■ Texte à lire
------------------------------
Ce qu'il ne faut pas faire, je crois, c'est encourager le vote par correspondance ou le vote par courrier électronique. Je pense que ça ne devrait pas être permis du tout ou que, si ça doit être permis, dans le cas du vote par correspondance, ça doit être très, très strictement limité pour des raisons bien, bien particulières.
n(17 h 20)n La deuxième chose, je crois, qu'il ne faut pas faire ? et là je suis en désaccord avec Paul Cliche dont j'apprécie les arguments très souvent, mais pas toujours ? l'autre chose qu'il ne faut pas faire, qui n'est pas dans l'avant-projet de loi, mais qui est dans l'air du temps, c'est les élections à date fixe. Je pense que, dans notre système politique, les élections à date fixe, ça n'a presque que des inconvénients parce que pouvoir tenir des élections en fonction des nécessités de la politique, soit pour sortir d'une crise parlementaire soit pour sortir d'une crise politique, c'est évidemment important de pouvoir le faire.
------------------------------
■ Documents fournis
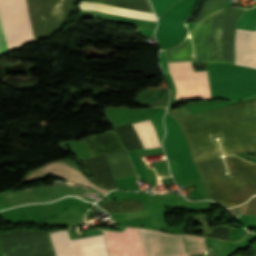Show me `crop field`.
------------------------------
■ Exercice
Recopiez mot pour mot le passage du texte sur les élections qui commence à « n(17 h 20)n » et se termine à « pouvoir le faire. ». Les lignes ne servent à rien pour ce travail.

■ Réponse
n(17 h 20)n La deuxième chose, je crois, qu'il ne faut pas faire ? et là je suis en désaccord avec Paul Cliche dont j'apprécie les arguments très souvent, mais pas toujours ? l'autre chose qu'il ne faut pas faire, qui n'est pas dans l'avant-projet de loi, mais qui est dans l'air du temps, c'est les élections à date fixe. Je pense que, dans notre système politique, les élections à date fixe, ça n'a presque que des inconvénients parce que pouvoir tenir des élections en fonction des nécessités de la politique, soit pour sortir d'une crise parlementaire soit pour sortir d'une crise politique, c'est évidemment important de pouvoir le faire.